Sabrina Tedeschi ’18 wins Fulbright
As the daughter of an educator and a future teacher, Sabrina Tedeschi ‘18 understands the value of knowledge, and she hopes to share her passion for learning both language and science with students in Taiwan through a Fulbright English Teaching Assistantship.
“I’m passionate about kids getting a good education, but there is so much more that goes into it. Teachers have a unique role in being a positive influence on kids, and being role models in their communities,” said Tedeschi, a double major in biology and secondary education. “I want to teach science because it’s a dynamic, interesting subject that kids will really need to understand for their daily lives in the future.”
Tedeschi said one of her most eye-opening courses at Wheaton was “Teaching English Language Learners,” which showed her “how to help empower non-native English speakers from diverse backgrounds and give support to those who often come from under-resourced communities.”
Another meaningful experience that contributed toward her desire to pursue a Fulbright was her semester in Bhutan, this past fall. For the internship part of the study-abroad program, Tedeschi taught fifth grade-level science twice a week at Jigme Losel Primary School.
“It was really fun to get to do some experiments with the kids; for example, I remember running this lab on density and seeing the kids just filled with joy and curiosity as they mixed together all the different solutions,” she said.

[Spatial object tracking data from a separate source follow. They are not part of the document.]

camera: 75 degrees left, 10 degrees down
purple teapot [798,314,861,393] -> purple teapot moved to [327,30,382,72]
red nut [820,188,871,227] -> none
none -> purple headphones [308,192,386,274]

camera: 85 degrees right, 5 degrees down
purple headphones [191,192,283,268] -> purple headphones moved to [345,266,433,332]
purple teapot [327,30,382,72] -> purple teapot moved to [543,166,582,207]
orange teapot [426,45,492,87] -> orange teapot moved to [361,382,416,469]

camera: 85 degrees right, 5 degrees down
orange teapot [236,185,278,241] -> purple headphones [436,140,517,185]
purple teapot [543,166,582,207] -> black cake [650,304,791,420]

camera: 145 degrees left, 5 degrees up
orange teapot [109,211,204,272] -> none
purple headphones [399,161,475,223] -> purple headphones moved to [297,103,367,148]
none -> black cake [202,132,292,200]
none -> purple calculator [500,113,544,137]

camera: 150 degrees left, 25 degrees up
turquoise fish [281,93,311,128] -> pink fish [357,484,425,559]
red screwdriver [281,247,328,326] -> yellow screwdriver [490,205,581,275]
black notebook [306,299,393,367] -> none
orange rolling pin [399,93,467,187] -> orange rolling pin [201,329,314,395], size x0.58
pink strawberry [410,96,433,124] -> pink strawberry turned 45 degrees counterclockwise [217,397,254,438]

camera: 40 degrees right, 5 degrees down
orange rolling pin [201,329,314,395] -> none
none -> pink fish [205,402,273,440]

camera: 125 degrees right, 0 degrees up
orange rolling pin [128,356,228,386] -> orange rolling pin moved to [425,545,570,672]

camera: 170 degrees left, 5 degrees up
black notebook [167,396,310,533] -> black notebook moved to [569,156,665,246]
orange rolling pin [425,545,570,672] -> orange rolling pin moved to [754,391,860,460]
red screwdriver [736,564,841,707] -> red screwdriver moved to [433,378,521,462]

Tedeschi said she chose to double major in biology because she believes an education in science is essential.
“Changes in climate, agriculture and medicine continue to be important to our understanding of our planet’s future. Not only is teaching this scientific knowledge critical for future innovators, but it is also important and necessary to create an informed public that will understand and support scientific studies,” she said.
In addition to teaching English to youth, Tedeschi is interested in offering lessons for adults in her Taiwanese community, as well as possibly starting or partnering with a local environmental club.
This spring, Tedeschi is doing her teaching practicum at Foxborough Regional Charter School, leading two sections of eighth grade science and one section of ninth grade biology.
“I love that the school is a really diverse community, which is something that I never had growing up in central New Hampshire. This semester I’ve learned a lot about how to incorporate different perspectives into the classroom, and I really appreciate the insights my students have brought forward with their different backgrounds and cultures,” she said.
On campus, Tedeschi is involved in Tap Out Loud, as both a dancer and choreographer, as well as InterVarsity Christian Fellowship and the Wind Symphony. She also has served as a tutor and mentor in Norton schools—a role she said has helped shape the way she teaches.
“I think science education has gotten a bad rep for being about memorizing facts, but in reality it allows students to take charge in their education—to design, investigate, test and explore. Science is fun!” Tedeschi said.
After her Fulbright year, Tedeschi hopes to bring that excitement for science to a classroom of middle or high school students.